Aşağıdaki materyalde "идарәсе" kelimesini içeren her satırı bulun ve lütfen bu satırları olduğu gibi kopyalayın. Büyük-küçük harf farkı dikkate alınmalıdır.

-- -- --

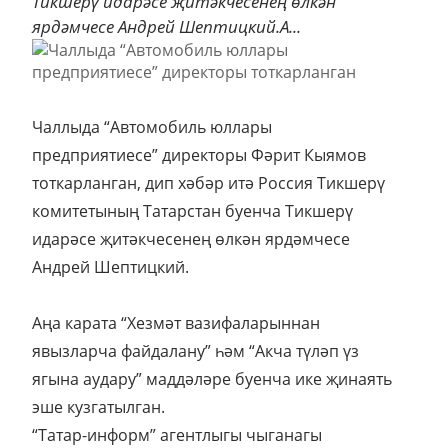
Тикшерү идарәсе җитәкчесенең өлкән
ярдәмчесе Андрей Шептицкий.А...
Чаллыда “Автомобиль юллары
предприятиесе” директоры Фәрит Кыямов
тоткарланган, дип хәбәр итә Россия Тикшерү
комитетының Татарстан буенча Тикшерү
идарәсе җитәкчесенең өлкән ярдәмчесе
Андрей Шептицкий.
Аңа карата “Хезмәт вазифаларыннан
явызларча файдалану” һәм “Акча түләп үз
ягына аудару” маддәләре буенча ике җинаять
эше кузгатылган.
“Татар-информ” агентлыгы чыганагы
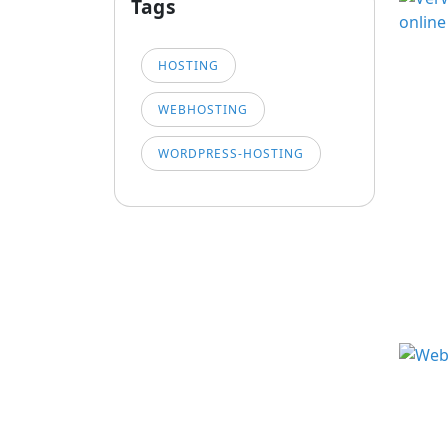
Tags
HOSTING
WEBHOSTING
WORDPRESS-HOSTING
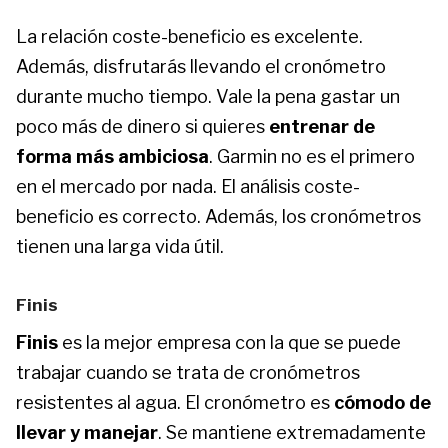
La relación coste-beneficio es excelente.
Además, disfrutarás llevando el cronómetro
durante mucho tiempo. Vale la pena gastar un
poco más de dinero si quieres
entrenar de
forma más ambiciosa
. Garmin no es el primero
en el mercado por nada. El análisis coste-
beneficio es correcto. Además, los cronómetros
tienen una larga vida útil.
Finis
Finis
es la mejor empresa con la que se puede
trabajar cuando se trata de cronómetros
resistentes al agua. El cronómetro es
cómodo de
llevar y manejar
. Se mantiene extremadamente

-- -- --

- _Görevin Yanıtı_:
Тикшерү идарәсе җитәкчесенең өлкән
идарәсе җитәкчесенең өлкән ярдәмчесе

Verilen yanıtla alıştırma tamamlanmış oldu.